Der Trend geht dahin, dass Informationen über Gesundheitsthemen zunehmen werden (vgl. GDI-Studie im Auftrag des Eidg. Departement des Innern; vgl. E-Health-Strategie des Bundes etc.), weil auch ein Bedürfnis da ist.

Was charakterisiert eine vertrauenswürdige Online Community/Forum?
Verständlichkeit, Ausgewogenheit, Transparenz und Kompetenz (des Schreibers). Inwiefern könnte man interessensbezogene Informationen über Online Communities verbreiten und wann würde man gestoppt? (wo liegen die Grenzen) Das Heilmittelgesetz gibt hier – was verschreibungspflichtige Medikamente anbelangt – klare Vorgaben. Informationen über verschreibungspflichtige Medikamente sind nicht erlaubt, wohl hingegen Informationen über Krankheitsgebiete.

Wie können Pharmafirmen mit Online Communities zusammenarbeiten?
Die einzige Möglichkeit besteht im Bereich der Information über Krankheitsgebiete.

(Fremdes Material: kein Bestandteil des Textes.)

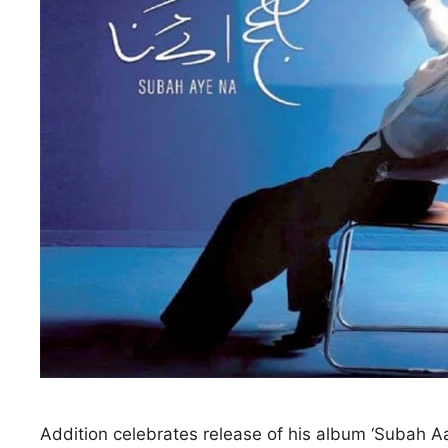
Addition celebrates release of his album ‘Subah Aay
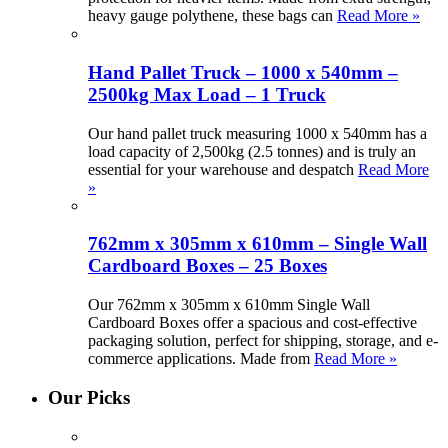
heavy gauge polythene, these bags can
Read More »
Hand Pallet Truck – 1000 x 540mm –
2500kg Max Load – 1 Truck
Our hand pallet truck measuring 1000 x 540mm has a
load capacity of 2,500kg (2.5 tonnes) and is truly an
essential for your warehouse and despatch
Read More
»
762mm x 305mm x 610mm – Single Wall
Cardboard Boxes – 25 Boxes
Our 762mm x 305mm x 610mm Single Wall
Cardboard Boxes offer a spacious and cost-effective
packaging solution, perfect for shipping, storage, and e-
commerce applications. Made from
Read More »
Our Picks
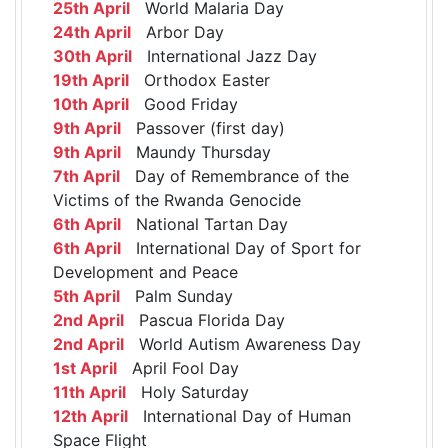
25th April
World Malaria Day
24th April
Arbor Day
30th April
International Jazz Day
19th April
Orthodox Easter
10th April
Good Friday
9th April
Passover (first day)
9th April
Maundy Thursday
7th April
Day of Remembrance of the
Victims of the Rwanda Genocide
6th April
National Tartan Day
6th April
International Day of Sport for
Development and Peace
5th April
Palm Sunday
2nd April
Pascua Florida Day
2nd April
World Autism Awareness Day
1st April
April Fool Day
11th April
Holy Saturday
12th April
International Day of Human
Space Flight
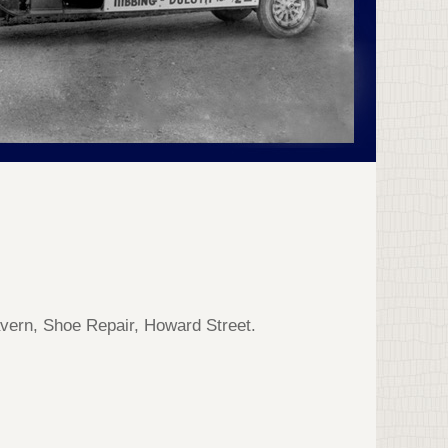
vern, Shoe Repair, Howard Street.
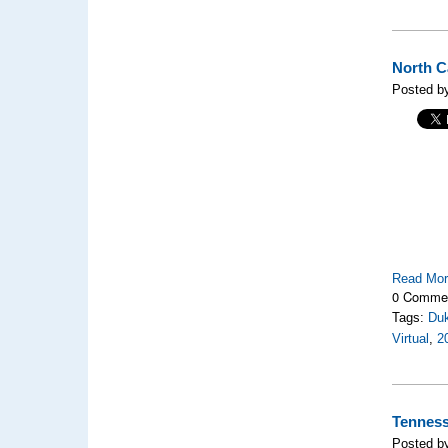
North C
Posted b
Read Mo
0 Comme
Tags:
Duk
Virtual
,
2
Tenness
Posted b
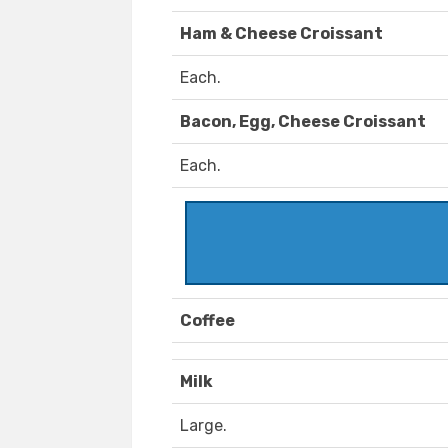
Ham & Cheese Croissant
Each.
Bacon, Egg, Cheese Croissant
Each.
Coffee
Milk
Large.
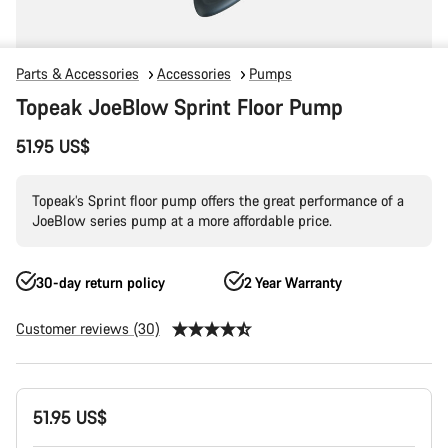
Parts & Accessories
Accessories
Pumps
Topeak JoeBlow Sprint Floor Pump
51.95 US$
Topeak’s Sprint floor pump offers the great performance of a
JoeBlow series pump at a more affordable price.
30-day return policy
2 Year Warranty
Customer reviews (30)
Product
51.95 US$
Configuration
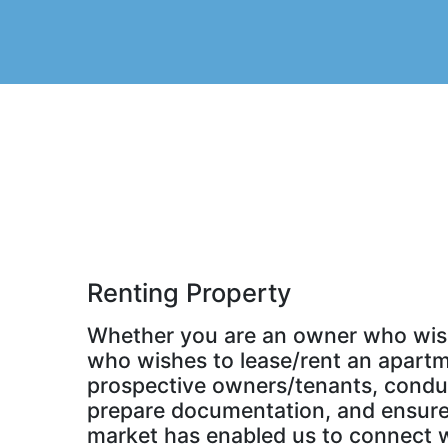
Renting Property
Whether you are an owner who wishe
who wishes to lease/rent an apartme
prospective owners/tenants, conduct
prepare documentation, and ensure t
market has enabled us to connect wi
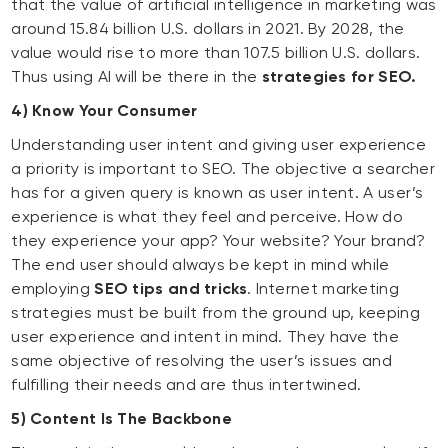
that the value of artificial intelligence in marketing was
around 15.84 billion U.S. dollars in 2021. By 2028, the
value would rise to more than 107.5 billion U.S. dollars.
Thus using AI will be there in the
strategies for SEO.
4) Know Your Consumer
Understanding user intent and giving user experience
a priority is important to SEO. The objective a searcher
has for a given query is known as user intent. A user’s
experience is what they feel and perceive. How do
they experience your app? Your website? Your brand?
The end user should always be kept in mind while
employing
SEO tips and tricks
. Internet marketing
strategies must be built from the ground up, keeping
user experience and intent in mind. They have the
same objective of resolving the user’s issues and
fulfilling their needs and are thus intertwined.
5) Content Is The Backbone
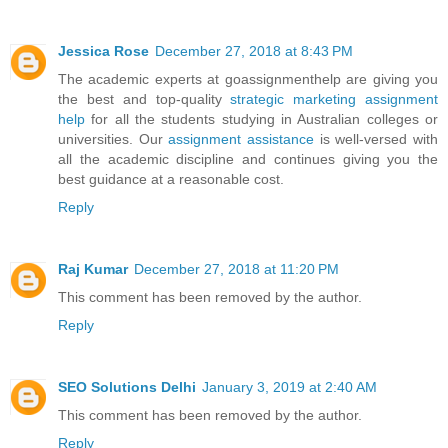
Jessica Rose
December 27, 2018 at 8:43 PM
The academic experts at goassignmenthelp are giving you
the best and top-quality
strategic marketing assignment
help
for all the students studying in Australian colleges or
universities. Our
assignment assistance
is well-versed with
all the academic discipline and continues giving you the
best guidance at a reasonable cost.
Reply
Raj Kumar
December 27, 2018 at 11:20 PM
This comment has been removed by the author.
Reply
SEO Solutions Delhi
January 3, 2019 at 2:40 AM
This comment has been removed by the author.
Reply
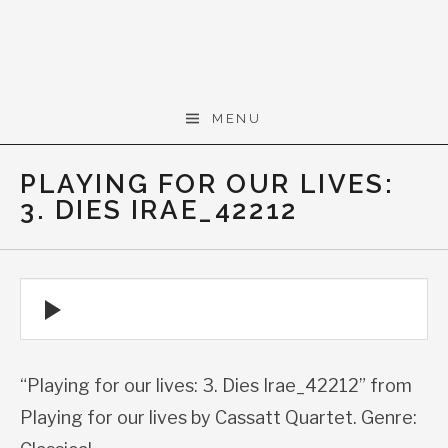
Skip to content
Gerald Cohen,
MENU
composer
PLAYING FOR OUR LIVES:
3. DIES IRAE_42212
Audio Player
“Playing for our lives: 3. Dies Irae_42212” from
Playing for our lives by Cassatt Quartet. Genre:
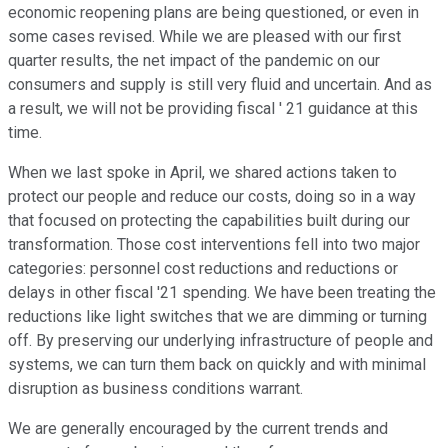
economic reopening plans are being questioned, or even in
some cases revised. While we are pleased with our first
quarter results, the net impact of the pandemic on our
consumers and supply is still very fluid and uncertain. And as
a result, we will not be providing fiscal ' 21 guidance at this
time.
When we last spoke in April, we shared actions taken to
protect our people and reduce our costs, doing so in a way
that focused on protecting the capabilities built during our
transformation. Those cost interventions fell into two major
categories: personnel cost reductions and reductions or
delays in other fiscal '21 spending. We have been treating the
reductions like light switches that we are dimming or turning
off. By preserving our underlying infrastructure of people and
systems, we can turn them back on quickly and with minimal
disruption as business conditions warrant.
We are generally encouraged by the current trends and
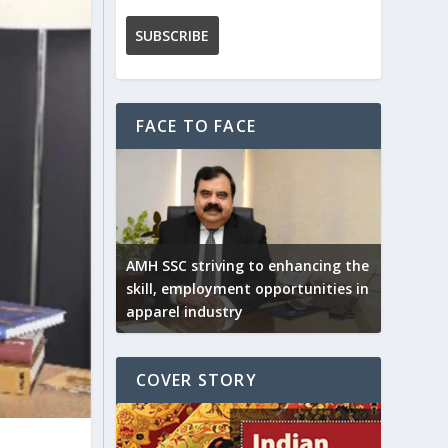
FACE TO FACE
AMH SSC striving to enhancing the
skill, employment opportunities in
apparel industry
COVER STORY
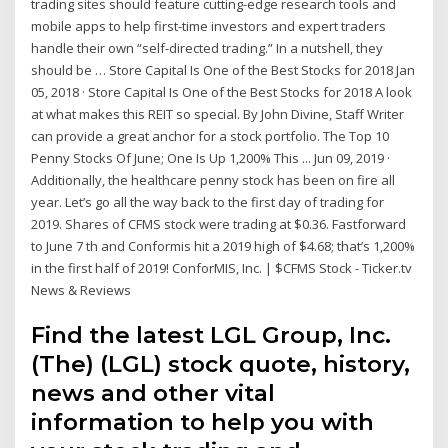
trading sites should feature cutting-edge research tools and
mobile apps to help first-time investors and expert traders
handle their own “self-directed trading.” In a nutshell, they
should be … Store Capital Is One of the Best Stocks for 2018 Jan
05, 2018 · Store Capital Is One of the Best Stocks for 2018 A look
at what makes this REIT so special. By John Divine, Staff Writer
can provide a great anchor for a stock portfolio. The Top 10
Penny Stocks Of June; One Is Up 1,200% This ... Jun 09, 2019 ·
Additionally, the healthcare penny stock has been on fire all
year. Let’s go all the way back to the first day of trading for
2019. Shares of CFMS stock were trading at $0.36. Fastforward
to June 7 th and Conformis hit a 2019 high of $4.68; that’s 1,200%
in the first half of 2019! ConforMIS, Inc. | $CFMS Stock - Ticker.tv
News & Reviews
Find the latest LGL Group, Inc.
(The) (LGL) stock quote, history,
news and other vital
information to help you with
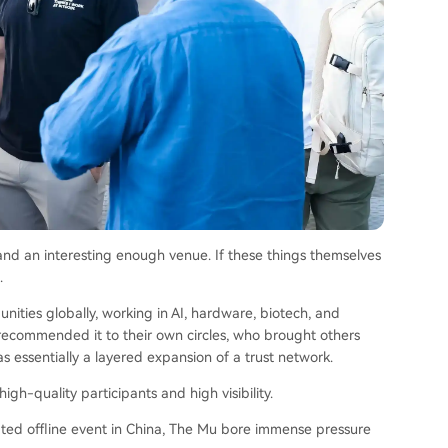
and an interesting enough venue. If these things themselves
.
nities globally, working in AI, hardware, biotech, and
recommended it to their own circles, who brought others
s essentially a layered expansion of a trust network.
igh-quality participants and high visibility.
elated offline event in China, The Mu bore immense pressure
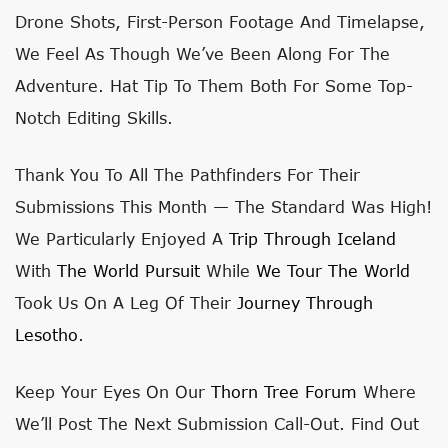
Drone Shots, First-Person Footage And Timelapse,
We Feel As Though We’ve Been Along For The
Adventure. Hat Tip To Them Both For Some Top-
Notch Editing Skills.
Thank You To All The Pathfinders For Their
Submissions This Month
— The Standard Was High!
We Particularly Enjoyed A
Trip Through Iceland
With
The World Pursuit
While
We Tour The World
Took Us On A Leg Of Their
Journey Through
Lesotho
.
Keep Your Eyes On Our
Thorn Tree Forum
Where
We’ll Post The Next Submission Call-Out. Find Out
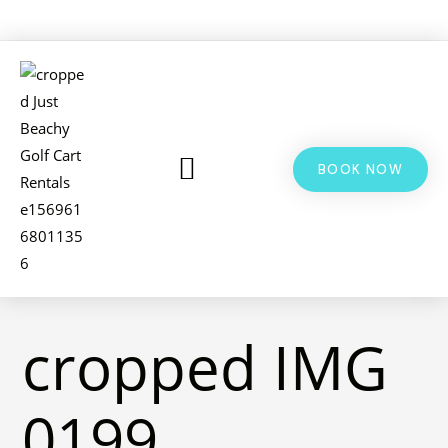
BOOK NOW
LSV & GOLF CART RENTALS
BIKE RENTALS
ADDITIONAL INFO
cropped IMG
0199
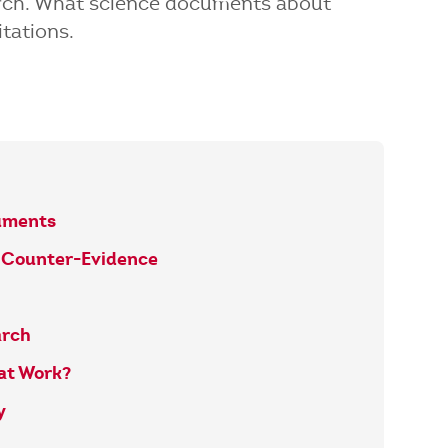
arch. What science documents about
tations.
uments
t Counter-Evidence
arch
at Work?
y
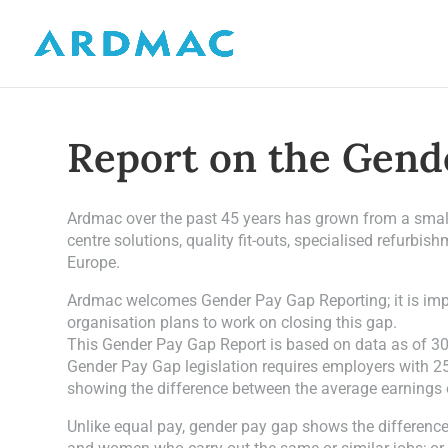
Report on the Gend
Ardmac over the past 45 years has grown from a small 
centre solutions, quality fit-outs, specialised refurbi
Europe.
Ardmac welcomes Gender Pay Gap Reporting; it is impor
organisation plans to work on closing this gap.
This Gender Pay Gap Report is based on data as of 3
Gender Pay Gap legislation requires employers with 25
showing the difference between the average earnings
Unlike equal pay, gender pay gap shows the differen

Kennen Sie den Begriff SWISS PALS? Wenn ja, was ist Ihre Meinung dazu?
Wir kennen SwissPALS, da wir uns aktiv an dieser Plattform beteiligen. Die Plattform dient dem Informationsaustausch zwischen einzelnen Patientenorganisationen und pharmazeutischen Unternehmen. Im Vordergrund stehen gesundheitspolitische Themen, aber auch Themen die die Patientenorganisationen direkt betreffen sowie insbesondere die Patienten selbst. Zur Zeit werden verschiedene Seminare zum Thema „Non-Profit-Organisation“ durchgeführt, wobei externe Referenten über einzelne Themen wie Organisationsstruktur, Finanzierung oder Kommunikation referieren, die für NGOs von Bedeutung sind. Für uns ist diese Plattform wichtig, da wir hier kennen lernen, wie wir wahrgenommen werden, aber auch was die Bedürfnisse der Patienten(organisationen) sind.